In [0]:
import dlt
from pyspark.sql.functions import col, count, avg, round, sum, current_timestamp, expr

# GOLD DIMENSIONS (Analytical Schemas)

In [0]:
@dlt.table(name="dim_geography", comment="Gold Dimension for city coordinate mapping.")
def dim_geography():
    return dlt.read("silver_geography")

In [0]:
@dlt.table(name="dim_catalogs", comment="Gold Dimension for vehicle specifications and body types.")
def dim_catalogs():
    return dlt.read("silver_catalogs")

In [0]:
@dlt.table(name="dim_car_content", comment="Gold Dimension for car descriptions and photo counts.")
def dim_car_content():
    return dlt.read("silver_car_content")

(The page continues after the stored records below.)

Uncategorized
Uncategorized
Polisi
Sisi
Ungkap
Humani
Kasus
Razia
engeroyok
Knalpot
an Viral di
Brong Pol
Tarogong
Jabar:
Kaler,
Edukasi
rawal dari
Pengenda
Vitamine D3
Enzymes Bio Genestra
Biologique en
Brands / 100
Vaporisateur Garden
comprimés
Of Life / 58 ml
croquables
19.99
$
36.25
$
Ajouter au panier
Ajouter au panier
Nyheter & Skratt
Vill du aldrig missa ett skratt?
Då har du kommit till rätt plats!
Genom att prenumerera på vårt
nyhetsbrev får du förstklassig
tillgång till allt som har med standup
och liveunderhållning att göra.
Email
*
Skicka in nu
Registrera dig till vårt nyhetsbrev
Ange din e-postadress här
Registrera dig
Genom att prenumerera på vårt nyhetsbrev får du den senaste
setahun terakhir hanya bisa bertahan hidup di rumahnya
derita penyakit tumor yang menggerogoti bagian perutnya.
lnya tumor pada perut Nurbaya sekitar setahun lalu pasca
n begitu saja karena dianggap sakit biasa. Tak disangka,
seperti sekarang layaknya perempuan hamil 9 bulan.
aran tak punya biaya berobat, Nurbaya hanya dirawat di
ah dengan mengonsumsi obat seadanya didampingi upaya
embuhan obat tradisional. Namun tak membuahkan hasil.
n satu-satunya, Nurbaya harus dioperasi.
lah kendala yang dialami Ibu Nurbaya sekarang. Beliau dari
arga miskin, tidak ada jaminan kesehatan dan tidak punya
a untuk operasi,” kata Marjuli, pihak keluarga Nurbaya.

# GOLD FACT TABLE (The central analytical hub)

In [0]:
@dlt.table(
    name="fact_car_sales",
    comment="Central Fact table joining transactions with all dimension keys.",
    table_properties={"pipelines.autoOptimize.zOrderCols": "transaction_id"}
)
def fact_car_sales():
    # Load Silver Sources
    sales = dlt.read("silver_transactions")
    geo = dlt.read("dim_geography")
    catalog = dlt.read("dim_catalogs")
    content = dlt.read("dim_car_content")
    
    return (
        sales
        # Join with Geography on geo_id
        .join(geo, "geo_id", "left")
        # Join with Catalog on composite key (marka, model)
        .join(catalog, ["marka", "model"], "left")
        # Join with Content on transaction_id/car_id
        .join(content, sales.transaction_id == content.car_id, "left")
        .select(
            sales["*"],
            geo.city_name,
            geo.lat,
            geo.lon,
            catalog.generation,
            catalog.body_type,
            content.description,
            content.photo_count,
            current_timestamp().alias("gold_load_timestamp")
        )
    )



# KPI AGGREGATION TABLES

In [0]:
# KPI 1: Geographical Market Performance
@dlt.table(name="gold_kpi_geo_performance", comment="Sales volume and market value by city.")
def gold_kpi_geo_performance():
    return (
        dlt.read("fact_car_sales")
        .groupBy("city_name")
        .agg(
            count("transaction_id").alias("listing_count"),
            round(avg("cost"), 2).alias("avg_listing_price"),
            sum("cost").alias("total_market_value")
        )
    )

In [0]:
# KPI 2: Brand & Body Type Popularity
@dlt.table(name="gold_kpi_brand_popularity", comment="Inventory distribution by brand and body type.")
def gold_kpi_brand_popularity():
    return (
        dlt.read("fact_car_sales")
        .groupBy("marka", "body_type")
        .agg(
            count("transaction_id").alias("total_listings"),
            round(avg("probeg"), 0).alias("avg_mileage")
        )
    )

In [0]:
# KPI 3: Pricing Strategy by Vehicle Age
@dlt.table(name="gold_kpi_price_trends", comment="Price trends categorized by car manufacturing year.")
def gold_kpi_price_trends():
    return (
        dlt.read("fact_car_sales")
        .groupBy("year")
        .agg(
            round(avg("cost"), 2).alias("avg_price"),
            round(avg("probeg"), 2).alias("avg_mileage")
        )
        .sort("year")
    )

In [0]:
# KPI 4: Visual Content Impact (Liquid Clustering enabled)
@dlt.table(
    name="gold_kpi_content_impact",
    comment="Analyzes if higher photo counts correlate with higher listing prices.",
    cluster_by=["marka"]
)
def gold_kpi_content_impact():
    return (
        dlt.read("fact_car_sales")
        .withColumn("photo_range", 
            expr("CASE WHEN photo_count = 0 THEN 'No Photos' WHEN photo_count < 5 THEN 'Low' ELSE 'High' END"))
        .groupBy("marka", "photo_range")
        .agg(
            count("transaction_id").alias("listing_count"),
            round(avg("cost"), 2).alias("avg_price")
        )
    )